To Have or Have Not
The Having Clause
Trilogy originally dropped the having clause entirely. This was in the service of simplicity; since a query would have a where clause that operated on the output projection, all values would be available for filtering and the where/having distinction was unneeded.
However, performance and authoring simplicity started to challenge that assumption. We've brought back the having clause, with a new purpose.
Implicit Where
The restrict to filtering on the output projection only made some authoring statements quite tedious.

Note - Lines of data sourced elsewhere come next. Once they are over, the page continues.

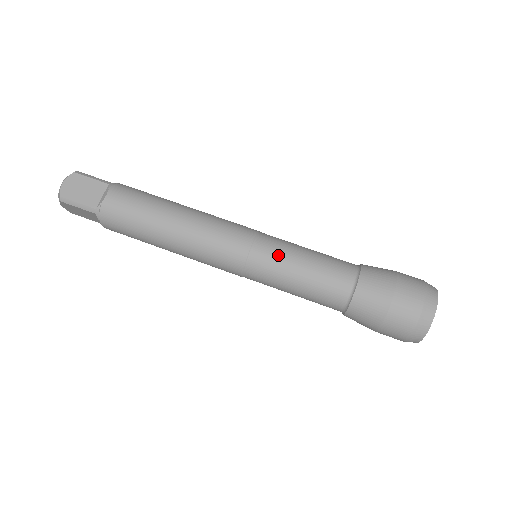
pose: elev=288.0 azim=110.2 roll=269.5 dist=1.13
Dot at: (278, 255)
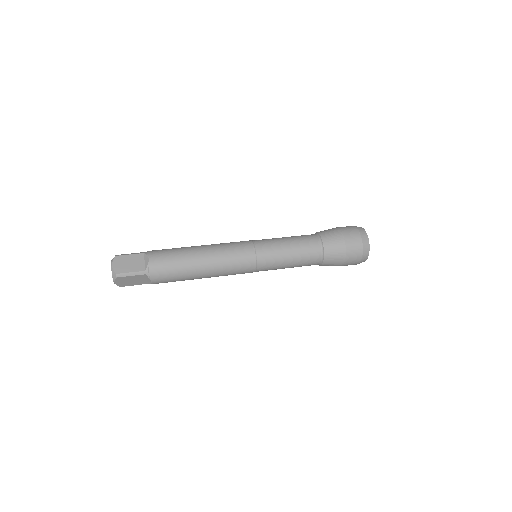
Dot at: occluded
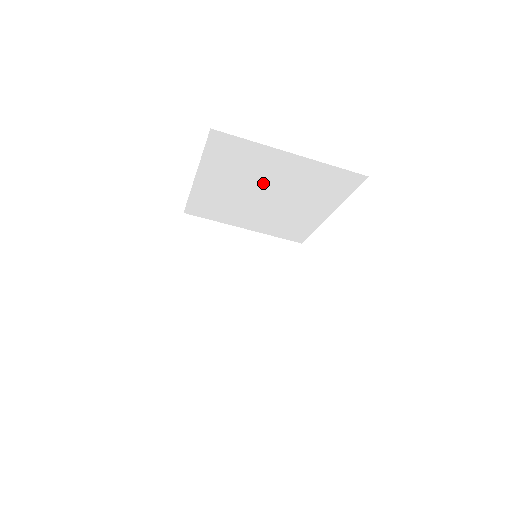
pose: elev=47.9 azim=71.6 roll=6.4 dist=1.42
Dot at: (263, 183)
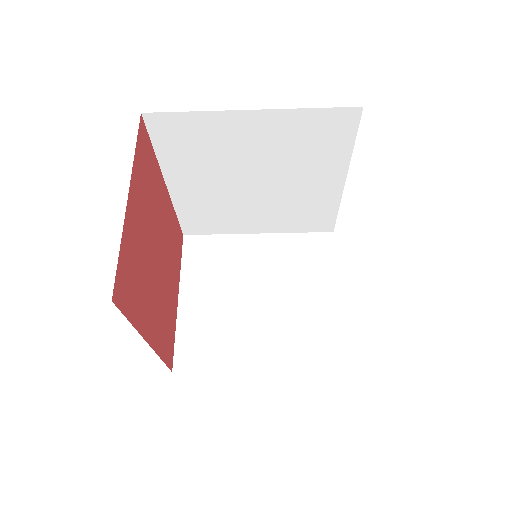
Dot at: (243, 165)
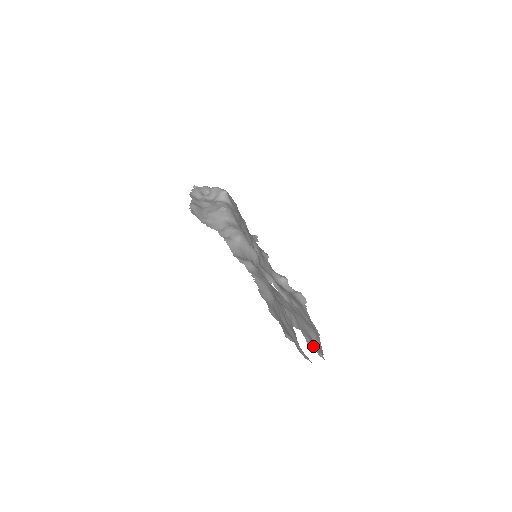
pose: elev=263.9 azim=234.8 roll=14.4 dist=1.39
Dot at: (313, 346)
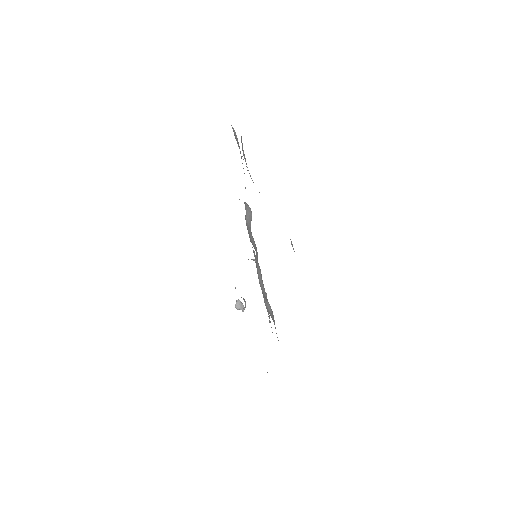
Dot at: occluded
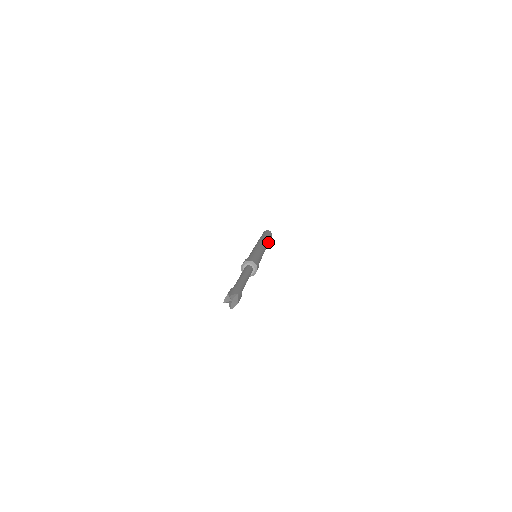
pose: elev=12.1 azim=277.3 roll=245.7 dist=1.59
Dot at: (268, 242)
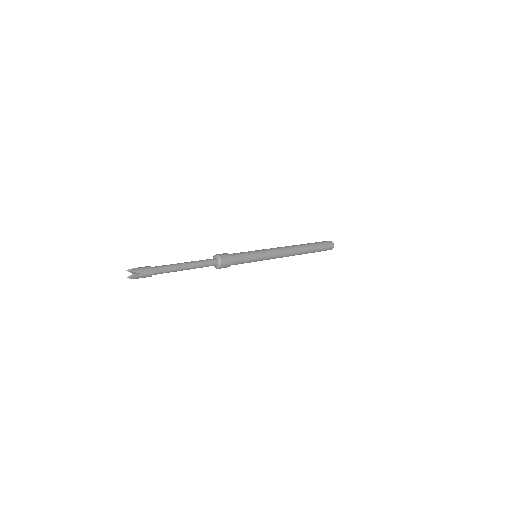
Dot at: (304, 246)
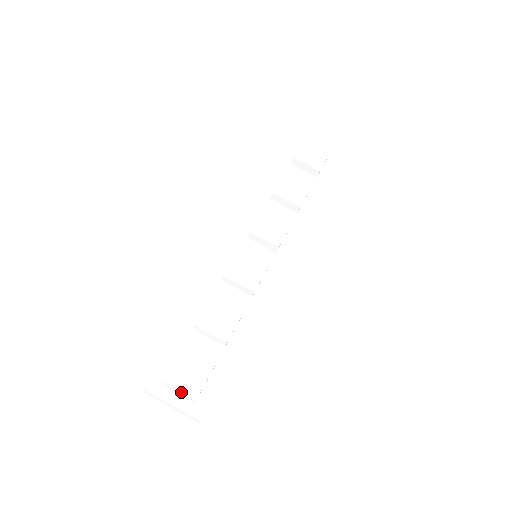
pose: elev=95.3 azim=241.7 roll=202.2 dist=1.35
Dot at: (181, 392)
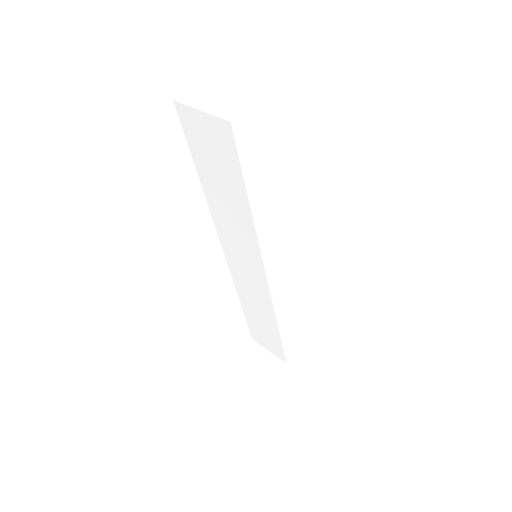
Dot at: occluded
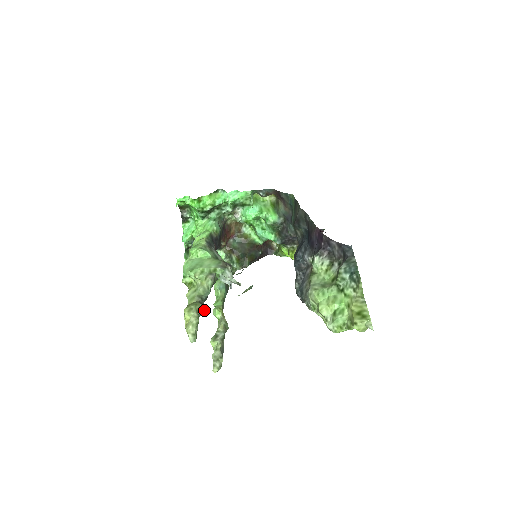
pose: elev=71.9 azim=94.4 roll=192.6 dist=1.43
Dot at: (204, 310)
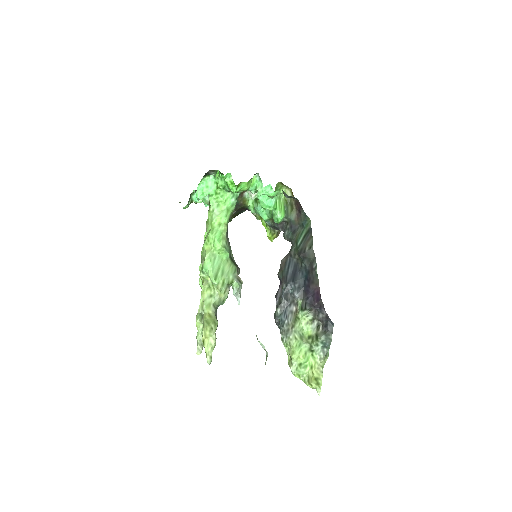
Dot at: (217, 326)
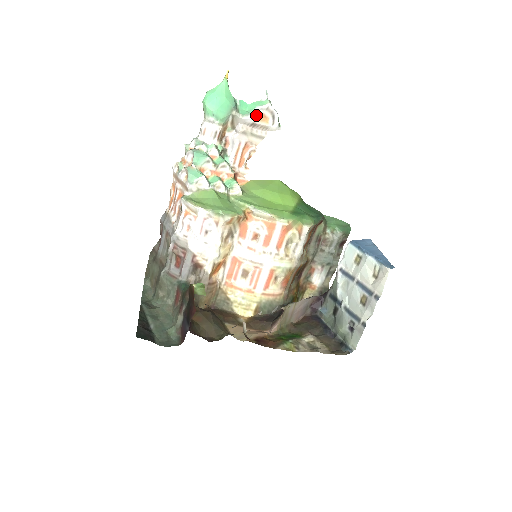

Since there was no implicit 'table' in the from clause, it was no longer possible to straightforwardly filter on a value that you didn't need to output.
While this could be worked around with hidden fields, it didn't feel... delightful.
SELECT
name,
--age,
where
age>30
;
Implicit where projection was the solution to this. For the above query, we could infer that age was referenced as a filter, so that we need a first projection with name + age to apply the filter to. We can then optionally group/restrict our values down to return the original projection set.
Now we can write:
SELECT
name,
where
age>30
;
That's delightful!
The Aggregate Issue
However, aggregates present a problem. Imagine the following query:
select
age,
count(person.id) ->person_count
where
state in ('vt', 'ma')
;
Does the user mean?
select
age,
--state,
count(person.id) ->person_count
where
state in ('vt', 'ma')
;
Likely not. They'll have duplicate rows for each state. To get the reduced set, the user will need to first define a CTE.
with restricted as select
age,
state,
person.id
where state in ('vt', 'ma');
select
restricted.age,
count(restricted.id) ->person_count ;
This starts to defeat the purpose of the implicit where. If every aggregate forces you to define a CTE first, authoring feels slow and disjointed.
Can we fix it?
Select Context
Aggregates already respond to the query context they exist in, such as being assigned a grain of the other dimensions. We can extend this to include the conditions as well.
If what the user really means is this:
select
age ? state in ('vt', 'ma'),
count(person.id ? state in ('vt', 'ma')) ->person_count
Then we can evaluate that automatically from a global where clause.
So now we get the right output for a condition that is not referenced in teh select:
select
age,
count(person.id) -> person_count,
where
state in ('vt', 'ma')
;
But what if the query is instead this?
select
age,
count(person.id) -> person_count,
where
state in ('vt', 'ma')
and
person_count>10
We can't push the condition clause into the aggregate definition because it's a circular dependency - th epushdown of the person_count would depend on the person_count itself.
Back to Having
To resolve this, we've reintroduced the having clause. It is restricted to filtering on the output of the select, and will not propagate context implicity up.
To promote a more natural reading order that matches operations, we've also enabled the where clause to come before the select.
Our final query might look like this:
-- the conceptual universe we're operating in
where
state in ('vt', 'ma')
-- define the projection
select
age,
count(person.id) -> person_count,
-- and filter the results
having
person_count>10
Future Steps
It's currently not strictly enforced on what conditions can be placed in each clause, as scalar values derived in the select can be safely pushed up if they don't have circular dependencies.
For improved DevX, we'll need to ensure invalid where clause definitions are surfaced a syntax error with guidance. [TODO: do this]